Het onderdeel voert daartoe onder meer aan dat op grond van het deskundigenrapport van prof. Bartels38 vaststond dat een snelle operatie noodzakelijk was en dat de conclusie gerechtvaardigd is dat een reële kans zou hebben bestaan dat [eiseres] , in geval van een operatie op 12 januari 2002 in plaats van een dag later, geen stoornissen respectievelijk minder stoornissen dan wel (mogelijk) geen blijvende stoornissen zou hebben gehad, welke kans haar door de fout van [betrokkene 3] is ontnomen.
Uit de bewoordingen van onderdeel 2 in combinatie met het inleidende cursief van het cassatiemiddel blijkt m.i. dat het onderdeel zich richt tegen rov. 9.7.2 en 9.7.3, waarin het hof – kort gezegd – gemotiveerd heeft geoordeeld dat er onvoldoende objectieve aanwijzingen voorhanden zijn om aan te nemen dat aan [eiseres] een reële kans op een beter behandelingsresultaat is onthouden.
De motiveringsklacht van onderdeel 2 slaagt.
In het licht van de beantwoording van de vragen 4 en 5 door prof. Bartels heeft het hof m.i. niet toereikend gemotiveerd waarom er onvoldoende objectieve aanwijzingen zijn dat sprake is van een reële kans. Het hof heeft in rov. 9.7.3. tot uitdrukking gebracht dat het verlies van een kans niet “zichtbaar” is geworden, nu de deskundige geen uitspraken heeft kunnen doen over het percentage patiënten dat bij een snelle operatie en het percentage patiënten dat bij een latere operatie restverschijnselen heeft overgehouden. De enkele omstandigheid dat het verlies in kans niet aan de hand van percentages zichtbaar kon worden gemaakt door de deskundige, laat m.i. evenwel onverlet dat het rapport van prof. Bartels blijk kan geven van (andere) objectieve aanwijzingen voor het bestaan van een reële kans. Daarop gaat het hof ten onrechte niet in.
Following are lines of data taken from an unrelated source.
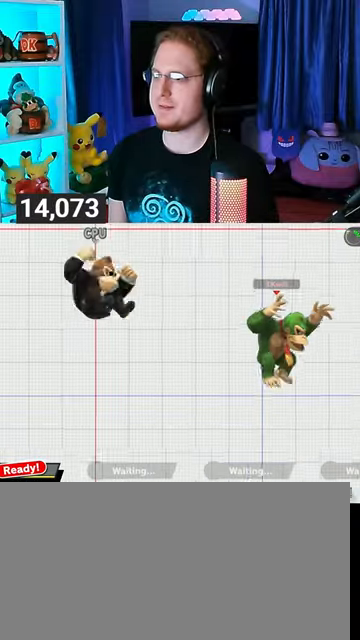
{"buttons": [], "left_stick": "left", "right_stick": "center", "events": [[100, "A", "up"]]}
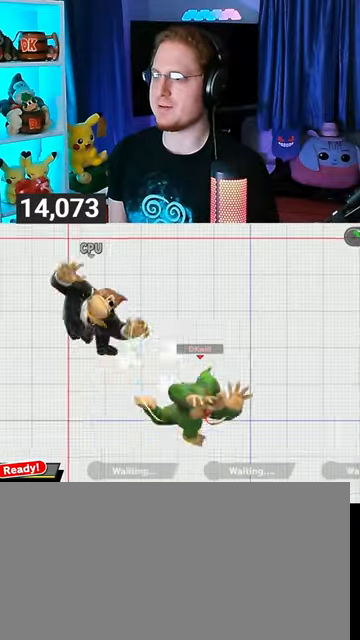
{"buttons": ["Y"], "left_stick": "right", "right_stick": "center", "events": [[67, "Y", "down"], [167, "Y", "up"], [267, "A", "down"], [333, "A", "up"], [333, "left_stick", "right"], [433, "Y", "down"]]}
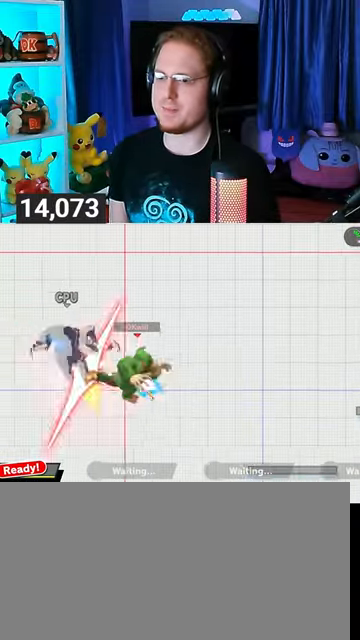
{"buttons": [], "left_stick": "up-right", "right_stick": "center", "events": [[367, "Y", "up"], [500, "left_stick", "up-right"]]}
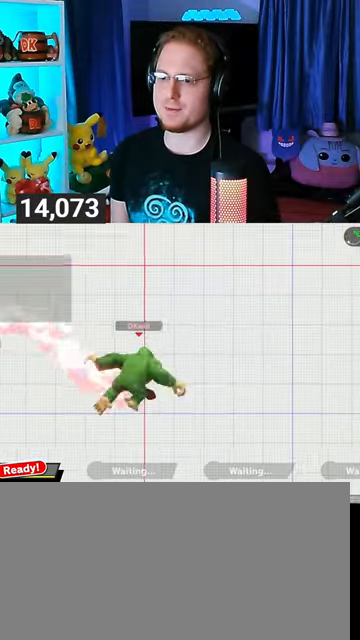
{"buttons": [], "left_stick": "center", "right_stick": "center", "events": [[233, "left_stick", "down-right"], [433, "left_stick", "center"]]}
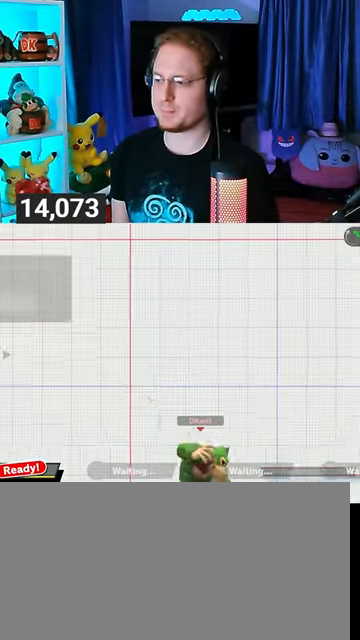
{"buttons": ["X"], "left_stick": "down-left", "right_stick": "center", "events": [[100, "left_stick", "right"], [200, "Y", "down"], [333, "X", "down"], [333, "Y", "up"], [333, "left_stick", "down-left"]]}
In dit verband is m.i. voorts van belang dat de Hoge Raad geen hoge eisen lijkt te stellen aan de stelplicht van de benadeelde ten aanzien van de voorwaarde van de reële kans (zie mijn opmerkingen daarover in 2.11).
Onderdeel 3, dat geen zelfstandige klacht bevat maar voortbordurend op de voorgaande onderdelen is gericht tegen de rov. 9.10.8 en 9.10.10, slaagt daarmee eveneens.
Gelet op het slagen van alle onderdelen van het cassatiemiddel, dient het bestreden arrest te worden vernietigd en de zaak voor verdere behandeling te worden verwezen.
3 Conclusie
De conclusie strekt tot vernietiging van het arrest van het gerechtshof ’s-Hertogenbosch van 3 mei 2016 en tot verwijzing.